Diekelmann suggests that it isn’t sleep deprivation itself that causes the formation of false memories, but the act of retrieving them from storage. When the team kept one group of people awake for one night, let them catch up on their sleep the next night, and then tested them, the volunteers recalled the same number of false memories as those who hadn't been sleep-deprived at all. In the past "it has been difficult to separate fatigue effects from consolidation," says Brian McCabe, a memory and learning researcher at the University of Cambridge, UK. But this study seems to confirm that false memories are indeed consolidated at the moment of retrieval.

Diekelmann's team reported their results at the Federation of European Neuroscience Societies Forum in Geneva, Switzerland, on 13 July.

Coffee time

The scientists took the work one step further. If false memories were being generated at retrieval, they wondered, would a dose of caffeine reduce the effect of sleep deprivation? They took two more groups of volunteers, deprived them of sleep, and then gave them either caffeine or a placebo in the morning, one hour before their memories were tested.

The group given caffeine had 10% fewer false memories than those who did not receive any, an effect McCabe describes as "quite striking". The team suggests that this effect might occur because caffeine is known to affect the prefrontal cortex, a region of the brain that is impaired by sleep deprivation — and an area, says Diekelmann, that has previously been shown to help discriminate between things that have actually happened and things people have only thought about.

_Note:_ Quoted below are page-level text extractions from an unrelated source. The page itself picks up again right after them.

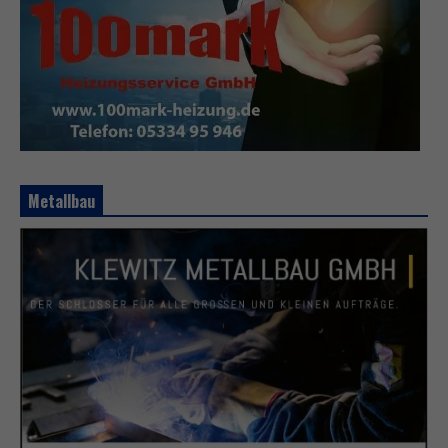
Metallbau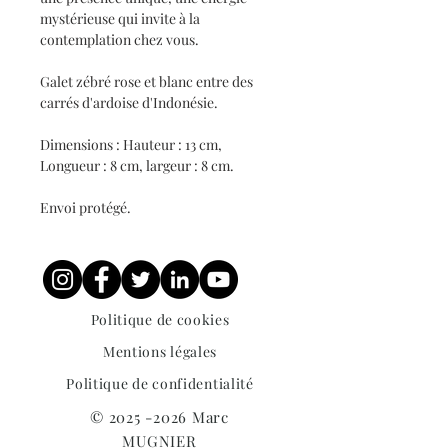
mystérieuse qui invite à la
contemplation chez vous.
Galet zébré rose et blanc entre des
carrés d'ardoise d'Indonésie.
Dimensions : Hauteur : 13 cm,
Longueur : 8 cm, largeur : 8 cm.
Envoi protégé.
Politique de cookies
Mentions légales
Politique de confidentialité
©
2025 -2026
Marc
MUGNIER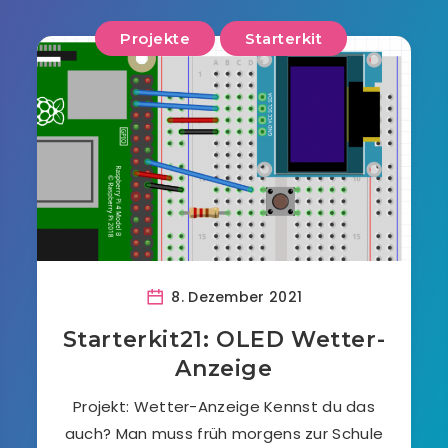
Projekte
Starterkit
8. Dezember 2021
Starterkit21: OLED Wetter-
Anzeige
Projekt: Wetter-Anzeige Kennst du das
auch? Man muss früh morgens zur Schule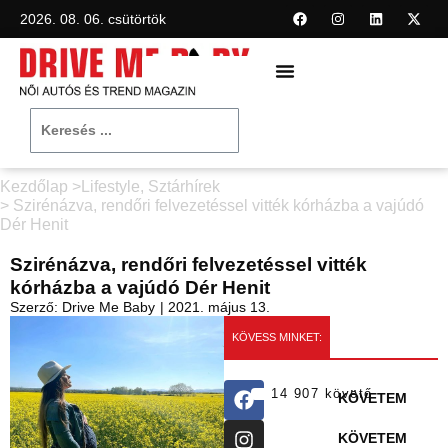
2026. 08. 06. csütörtök
Kezdőlap >
Lifestyle
,
Sztárhírek
> Szirénázva, rendőri felvezetéssel vitték kórházba a vajúdó
Dér Henit
Szirénázva, rendőri felvezetéssel vitték
kórházba a vajúdó Dér Henit
Szerző:
Drive Me Baby
|
2021. május 13.
KÖVESS MINKET:
14 907 követő
KÖVETEM
KÖVETEM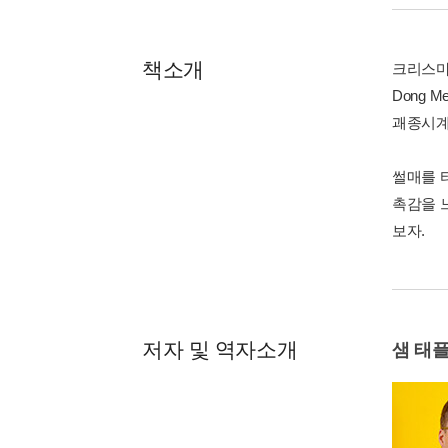
책소개
크리스마
Dong M
괘종시계,
썰매를 
촉감을 
보자.
저자 및 역자소개
샘 태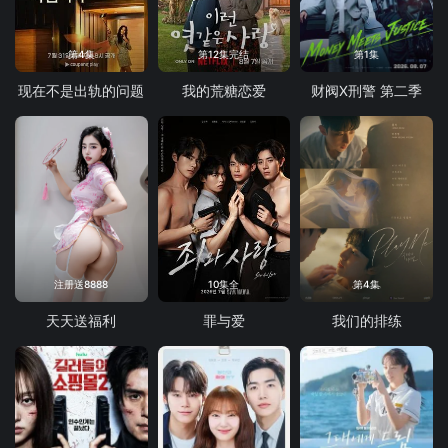
第4集
第12集完结
第1集
现在不是出轨的问题
我的荒糖恋爱
财阀X刑警 第二季
注册送8888
10集全
第4集
天天送福利
罪与爱
我们的排练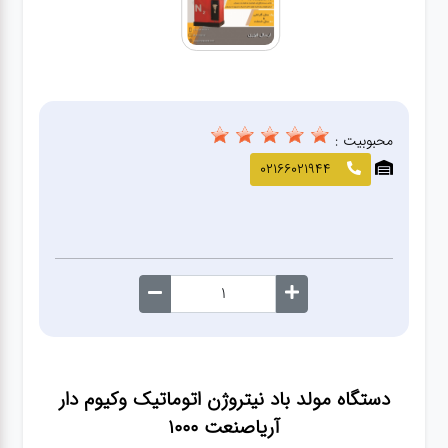
صافکاری
و نقاشی
کارواش
محبوبیت :
لوازم
02166021944
یدکی
معاینه
فنی
دستگاه مولد باد نیتروژن اتوماتیک وکیوم دار
آریاصنعت 1000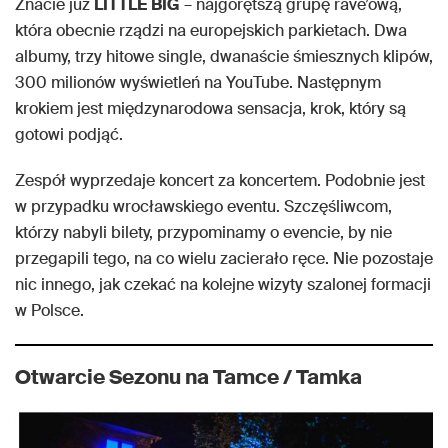
Znacie już
LITTLE BIG
– najgorętszą grupę rave’ową,
która obecnie rządzi na europejskich parkietach. Dwa
albumy, trzy hitowe single, dwanaście śmiesznych klipów,
300 milionów wyświetleń na YouTube. Następnym
krokiem jest międzynarodowa sensacja, krok, który są
gotowi podjąć.
Zespół wyprzedaje koncert za koncertem. Podobnie jest
w przypadku wrocławskiego eventu. Szczęśliwcom,
którzy nabyli bilety, przypominamy o evencie, by nie
przegapili tego, na co wielu zacierało ręce. Nie pozostaje
nic innego, jak czekać na kolejne wizyty szalonej formacji
w Polsce.
Otwarcie Sezonu na Tamce / Tamka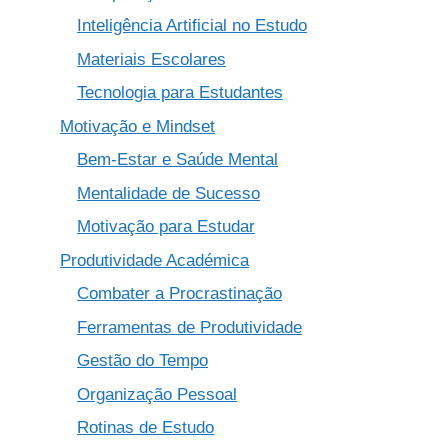
Inteligência Artificial no Estudo
Materiais Escolares
Tecnologia para Estudantes
Motivação e Mindset
Bem-Estar e Saúde Mental
Mentalidade de Sucesso
Motivação para Estudar
Produtividade Académica
Combater a Procrastinação
Ferramentas de Produtividade
Gestão do Tempo
Organização Pessoal
Rotinas de Estudo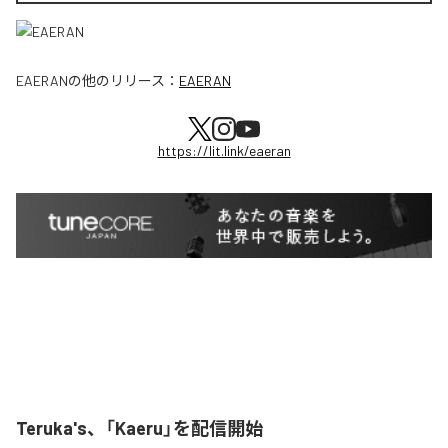
EAERAN
の他のリリース：
EAERAN
https://lit.link/eaeran
Teruka's、「Kaeru」を配信開始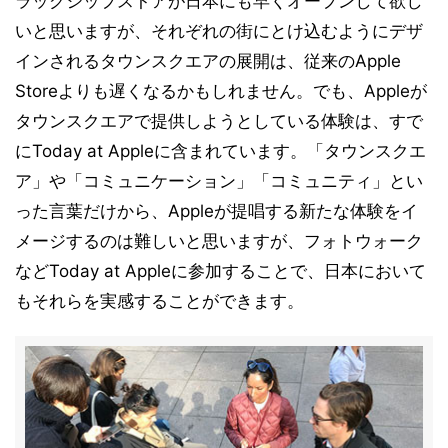
ラッグシップストアが日本にも早くオープンして欲し
いと思いますが、それぞれの街にとけ込むようにデザ
インされるタウンスクエアの展開は、従来のApple
Storeよりも遅くなるかもしれません。でも、Appleが
タウンスクエアで提供しようとしている体験は、すで
にToday at Appleに含まれています。「タウンスクエ
ア」や「コミュニケーション」「コミュニティ」とい
った言葉だけから、Appleが提唱する新たな体験をイ
メージするのは難しいと思いますが、フォトウォーク
などToday at Appleに参加することで、日本において
もそれらを実感することができます。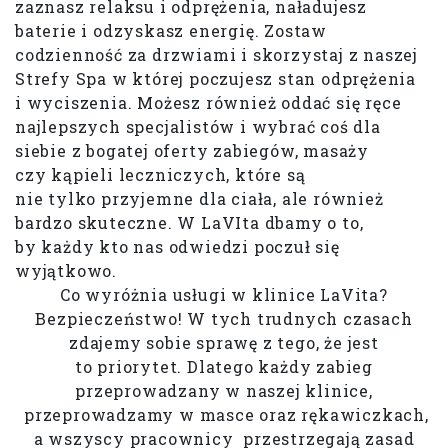
zaznasz relaksu i odprężenia, naładujesz
baterie i odzyskasz energię. Zostaw
codzienność za drzwiami i skorzystaj z naszej
Strefy Spa w której poczujesz stan odprężenia
i wyciszenia. Możesz również oddać się ręce
najlepszych specjalistów i wybrać coś dla
siebie z bogatej oferty zabiegów, masaży
czy kąpieli leczniczych, które są
nie tylko przyjemne dla ciała, ale również
bardzo skuteczne. W LaVIta dbamy o to,
by każdy kto nas odwiedzi poczuł się
wyjątkowo.
Co wyróżnia usługi w klinice LaVita?
Bezpieczeństwo! W tych trudnych czasach
zdajemy sobie sprawę z tego, że jest
to priorytet. Dlatego każdy zabieg
przeprowadzany w naszej klinice,
przeprowadzamy w masce oraz rękawiczkach,
a wszyscy pracownicy przestrzegają zasad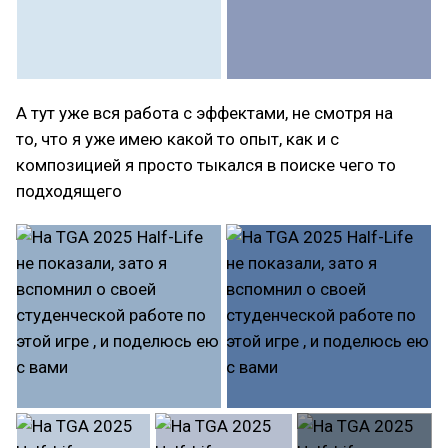
А тут уже вся работа с эффектами, не смотря на
то, что я уже имею какой то опыт, как и с
композицией я просто тыкался в поиске чего то
подходящего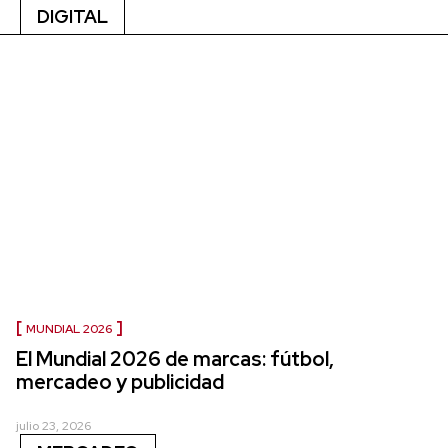
DIGITAL
MUNDIAL 2026
El Mundial 2026 de marcas: fútbol,
mercadeo y publicidad
julio 23, 2026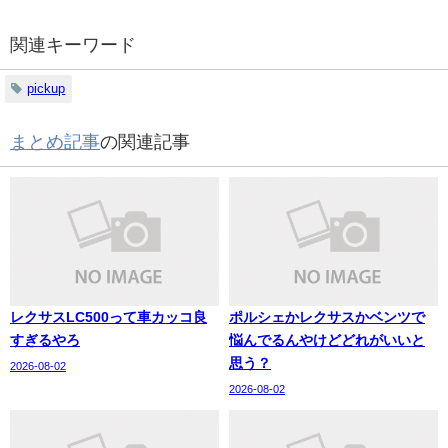
関連キーワード
pickup
まとめ記事
の関連記事
レクサスLC500って車カッコ良
ポルシェかレクサスかベンツで
すぎるやろ
悩んでるんやけどどれがいいと
思う？
2026-08-02
2026-08-02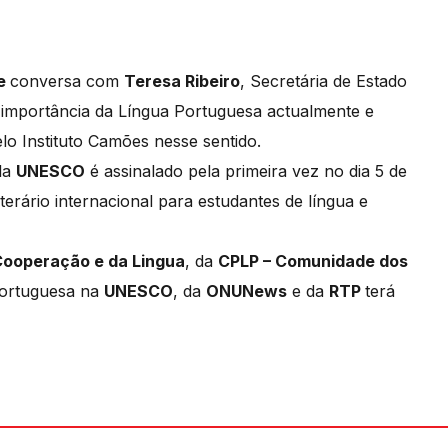
de
conversa com
Teresa Ribeiro
, Secretária de Estado
importância da Língua Portuguesa actualmente e
lo Instituto Camões nesse sentido.
la
UNESCO
é assinalado pela primeira vez no dia 5 de
rário internacional para estudantes de língua e
Cooperação e da Lingua
, da
CPLP – Comunidade dos
portuguesa na
UNESCO
, da
ONUNews
e da
RTP
terá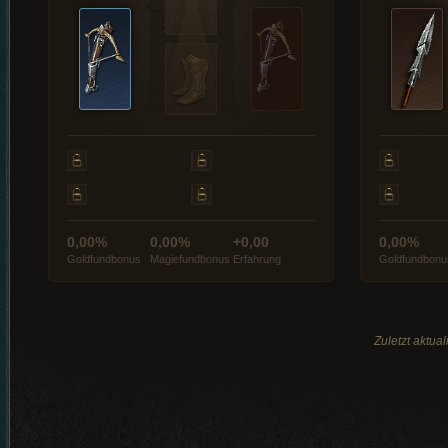
0,00%
0,00%
+0,00
0,00%
Goldfundbonus
Magiefundbonus
Erfahrung
Goldfundbonu
Zuletzt aktua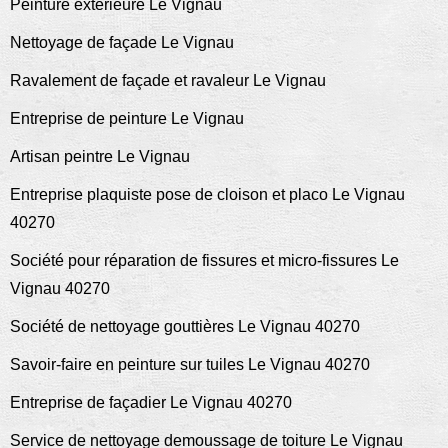
Peinture exterieure Le Vignau
Nettoyage de façade Le Vignau
Ravalement de façade et ravaleur Le Vignau
Entreprise de peinture Le Vignau
Artisan peintre Le Vignau
Entreprise plaquiste pose de cloison et placo Le Vignau
40270
Société pour réparation de fissures et micro-fissures Le
Vignau 40270
Société de nettoyage gouttières Le Vignau 40270
Savoir-faire en peinture sur tuiles Le Vignau 40270
Entreprise de façadier Le Vignau 40270
Service de nettoyage demoussage de toiture Le Vignau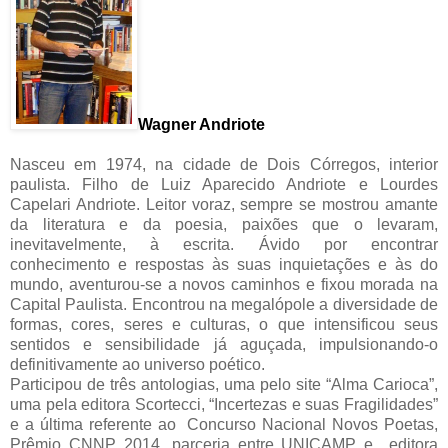
Wagner Andriote
Nasceu em 1974, na cidade de Dois Córregos, interior
paulista. Filho de Luiz Aparecido Andriote e Lourdes
Capelari Andriote. Leitor voraz, sempre se mostrou amante
da literatura e da poesia, paixões que o levaram,
inevitavelmente, à escrita. Ávido por encontrar
conhecimento e respostas às suas inquietações e às do
mundo, aventurou-se a novos caminhos e fixou morada na
Capital Paulista. Encontrou na megalópole a diversidade de
formas, cores, seres e culturas, o que intensificou seus
sentidos e sensibilidade já aguçada, impulsionando-o
definitivamente ao universo poético.
Participou de três antologias, uma pelo site “Alma Carioca”,
uma pela editora Scortecci, “Incertezas e suas Fragilidades”
e a última referente ao Concurso Nacional Novos Poetas,
Prêmio CNNP 2014, parceria entre UNICAMP e editora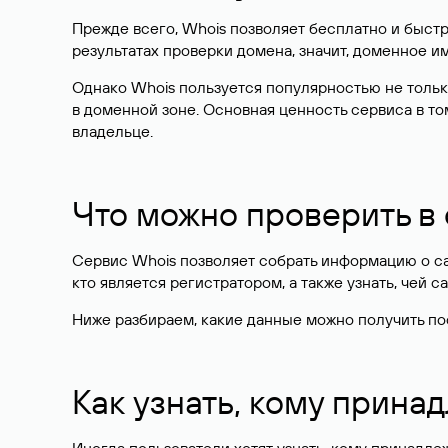
Прежде всего, Whois позволяет бесплатно и быстр
результатах проверки домена, значит, доменное 
Однако Whois пользуется популярностью не тольк
в доменной зоне. Основная ценность сервиса в то
владельце.
Что можно проверить в
Сервис Whois позволяет собрать информацию о сай
кто является регистратором, а также узнать, чей са
Ниже разбираем, какие данные можно получить по
Как узнать, кому прина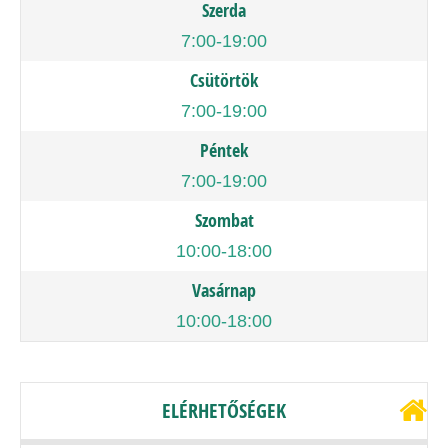
Szerda
7:00-19:00
Csütörtök
7:00-19:00
Péntek
7:00-19:00
Szombat
10:00-18:00
Vasárnap
10:00-18:00
ELÉRHETŐSÉGEK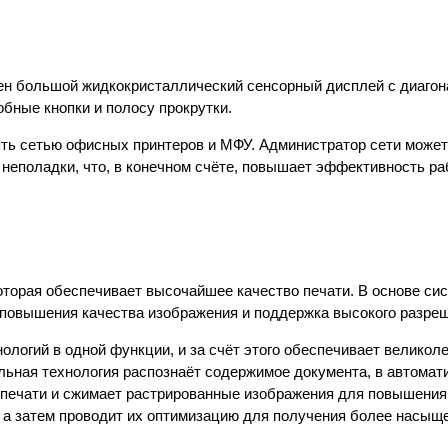
чен большой жидкокристаллический сенсорный дисплей с диагон
обные кнопки и полосу прокрутки.
ть сетью офисных принтеров и МФУ. Администратор сети может
 неполадки, что, в конечном счёте, повышает эффективность ра
торая обеспечивает высочайшее качество печати. В основе си
 повышения качества изображения и поддержка высокого разре
логий в одной функции, и за счёт этого обеспечивает великол
льная технология распознаёт содержимое документа, в автомат
 печати и сжимает растрированные изображения для повышения
, а затем проводит их оптимизацию для получения более насыще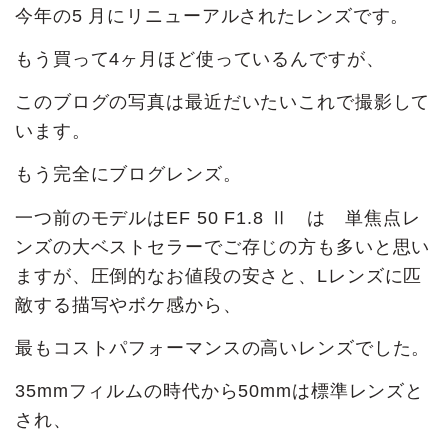
今年の5 月にリニューアルされたレンズです。
もう買って4ヶ月ほど使っているんですが、
このブログの写真は最近だいたいこれで撮影して
います。
もう完全にブログレンズ。
一つ前のモデルはEF 50 F1.8 Ⅱ は 単焦点レ
ンズの大ベストセラーでご存じの方も多いと思い
ますが、圧倒的なお値段の安さと、Lレンズに匹
敵する描写やボケ感から、
最もコストパフォーマンスの高いレンズでした。
35mmフィルムの時代から50mmは標準レンズと
され、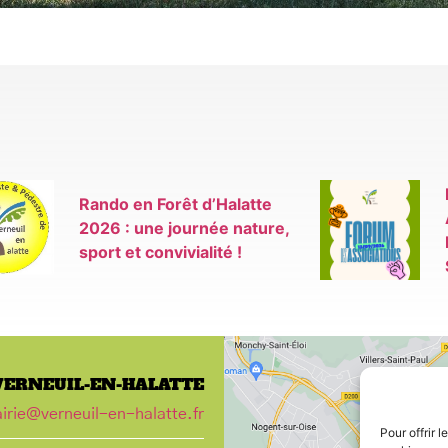
Rando en Forêt d’Halatte
2026 : une journée nature,
sport et convivialité !
VERNEUIL-EN-HALATTE
irie@verneuil-en-halatte.fr
Pour offrir 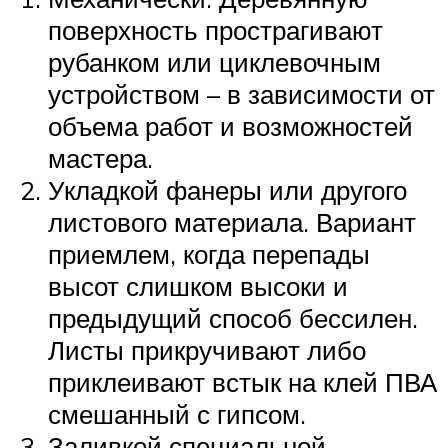
поверхность прострагивают
рубанком или циклевочным
устройством – в зависимости от
объема работ и возможностей
мастера.
Укладкой фанеры или другого
листового материала. Вариант
приемлем, когда перепады
высот слишком высоки и
предыдущий способ бессилен.
Листы прикручивают либо
приклеивают встык на клей ПВА
смешанный с гипсом.
Заливкой специальной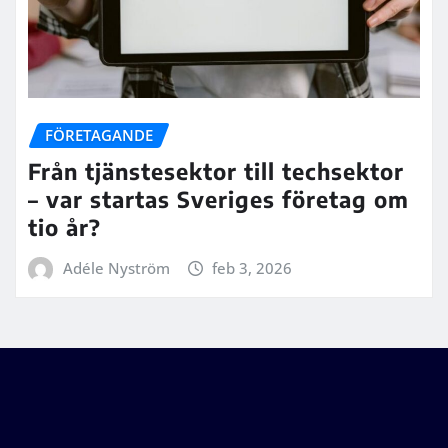
FÖRETAGANDE
Från tjänstesektor till techsektor
– var startas Sveriges företag om
tio år?
Adéle Nyström
feb 3, 2026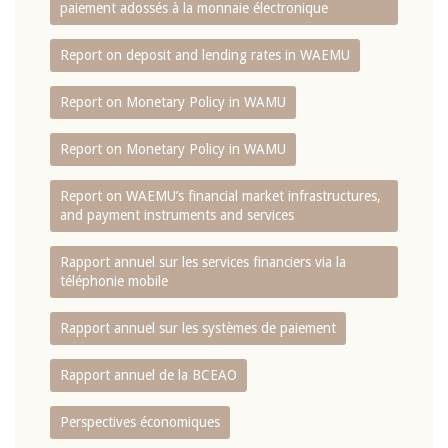
paiement adossés à la monnaie électronique
Report on deposit and lending rates in WAEMU
Report on Monetary Policy in WAMU
Report on Monetary Policy in WAMU
Report on WAEMU’s financial market infrastructures,
and payment instruments and services
Rapport annuel sur les services financiers via la
téléphonie mobile
Rapport annuel sur les systèmes de paiement
Rapport annuel de la BCEAO
Perspectives économiques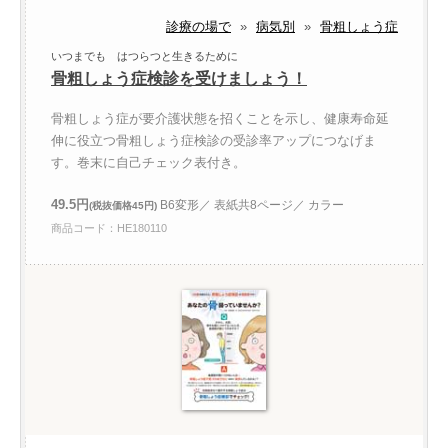
診療の場で
»
病気別
»
骨粗しょう症
いつまでも はつらつと生きるために
骨粗しょう症検診を受けましょう！
骨粗しょう症が要介護状態を招くことを示し、健康寿命延
伸に役立つ骨粗しょう症検診の受診率アップにつなげま
す。巻末に自己チェック表付き。
49.5円
B6変形／ 表紙共8ページ／ カラー
(税抜価格45円)
商品コード：HE180110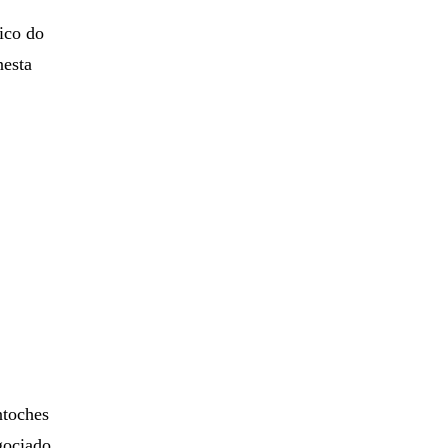
ico do
esta
ntoches
egociado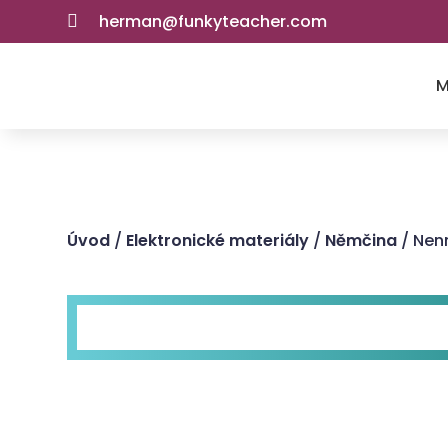
herman@funkyteacher.com

M
Úvod
/
Elektronické materiály
/
Němčina
/ Nen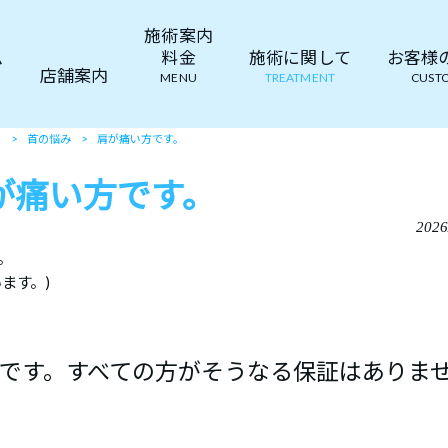
施術案内
ム
料金
施術に関して
お客様の声
店舗案内
MENU
TREATMENT
CUSTO
て
>
首の悩み
>
肩が痛い方です。
が痛い方です。
2026
。
ます。)
です。すべての方がそうなる保証はありま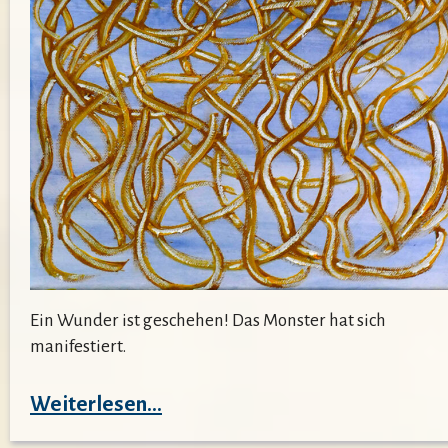
Ein Wunder ist geschehen! Das Monster hat sich
manifestiert.
:
Weiterlesen…
Helft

Diekelmann points out that understanding the false-memory process could be crucial to situations in which accurate recall is needed, such as when witnesses give statements in legal trials. McCabe agrees, but cautions that the work doesn't reveal whether the quality of sleep matters, or whether types of error other than false memories — for example, remembering a word correctly but in the wrong list — are any more likely.